WASHINGTON — Union Pacific and Norfolk Southern today defended their merger application as complete.
UP said the Surface Transportation Board should reject the efforts, primarily by “competitors who will experience increased competition as a result of the merger,” to delay and prolong the merger process.
BNSF, Canadian Pacific Kansas City, Canadian National, and CSX all have argued the board should reject the 6,692-page application as incomplete [see “Competing railroads say …,” Trains.com, Dec. 30, 2025]. Among the issues they cited: not including the complete merger agreement between UP and NS; a lack of analysis of potential mergers that could follow the UP-NS transaction; and incomplete analysis of the merger’s impact on competition.
Union Pacific’s 36-page response addresses and dismisses the vast majority of those arguments. It characters many as “baseless,” “unsupported,” or “misguided.”
Generally, UP addresses the issues in one of three ways: It says it has provided the information in question and cites where it has done so; argues that the additional information sought by the other railroads exceeds STB requirements for the application; or asserts that the complaints deal with the merits of the merger, rather than the completeness of the application, and therefore are not appropriate for consideration at this point in the process.
Among the specific rebuttals:
— UP says that the omitted material from the UP-NS merger agreement — a point of contention in the CPKC, CN, and CSX comments — “addresses the regulatory risk” between UP and NS, and “does not alter the terms of the underlying transaction. More specifically, the schedule identifies the outer limits of conditions to the merger that UPC is obligated to NSC to accept. Commenting parties’ interest in information is obvious: they would have a tremendous benefit in bargaining for concessions if they knew UPC’s bottom line.” It further says the other railroads may disagree with UP’s assertion that the material is privileged, “but such issues can and should be adjudicated through the discovery process. A discovery dispute … is not a basis for rejecting the Application as incomplete.”

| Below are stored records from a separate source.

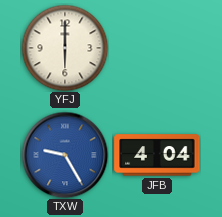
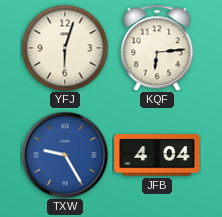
YFJ: 6:00 -> 6:03
KQF: none -> 6:14
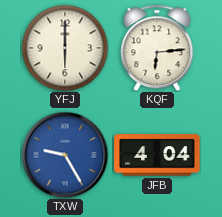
YFJ: 6:03 -> 6:00
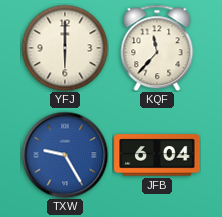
KQF: 6:14 -> 11:37
JFB: 4:04 -> 6:04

— Countering claims by CPKC and BNSF, UP says the application includes the data underlying its assertion the merger would lead to 2 million truckloads of traffic moving to the railroad, in the form of “workpapers [that] include all the truck movements identified for diversion at a county-to-county level of detail.” CPKC noted in its comments that it had been quoted a price of $399,000 to obtain the underlying data, but UP says the “implicit claim” by BNSF and CPKC that it should purchase data licenses “to underwrite the cost of their voluntary participation in this proceeding … is inconsistent with black letter legal rules requiring parties to pay their own litigation cost.”
NS response focuses on Norfolk & Portsmouth Belt
Norfolk Southern’s response, meanwhile, focused on CSX’s effort to require a separate proceeding over control of the Norfolk & Portsmouth Belt Line Railroad, subject of an NS-CSX dispute already before the board. NS characterized the request as an effort by CSX “to obtain regulatory conditions to give it an unearned advantage at the Port of Virginia, specifically at the Norfolk Intermodal Terminal.” It says a separate proceeding is not required because the application asks to acquire whatever interest in the NPBL is held by NS once the board rules. “In short,” NS argues, “CSX asks the Board to require UP to file an application based on assumptions the Board has not yet decided, conditions the Board may never impose, and ownership interests NS may never hold.”

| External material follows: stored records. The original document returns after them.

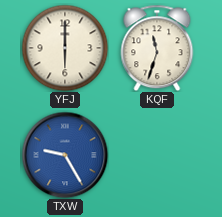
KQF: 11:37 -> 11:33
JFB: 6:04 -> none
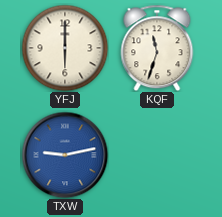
TXW: 9:25 -> 9:13
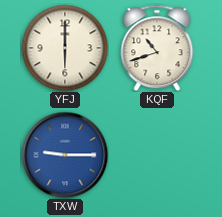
KQF: 11:33 -> 10:42
TXW: 9:13 -> 9:15
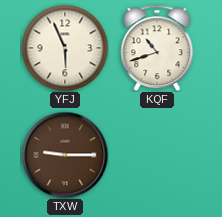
YFJ: 6:00 -> 5:56
TXW dial: blue -> brown
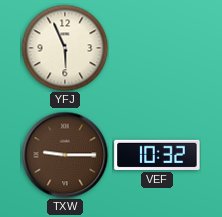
KQF: 10:42 -> none
VEF: none -> 10:32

UP similarly says the CSX request for a separate proceeding regarding control of the Terminal Railroad Association of St. Louis is unnecessary. It notes that the application commits to divesting the NS share of TRRA to the other owners, BNSF, CN, and CSX, to keep UP post-merger ownership in TRRA below 50%. UP and NS include a request for authority to control the TRRA in the application, UP says, “solely because such authority would become necessary in the event they are unable to complete the planned divestiture before they are allowed to consummate their transaction.”
The STB will now determine whether to accept the application as complete. There is recent precedent for rejecting an application. The board turned down CSX’s application to acquire Pan Am Railways in 2021 [see “Federal regulators reject …,” May 26, 2021] before accepting an updated application two months later [see “STB accepts CSX Transportation’s …,” July 30, 2021]. The initial application for the Canadian Pacific-Kansas City Southern merger was accepted by the board, despite objections by UP, CN, CSX, and BNSF [see “Federal regulators formally accept …,” Nov. 23, 2021].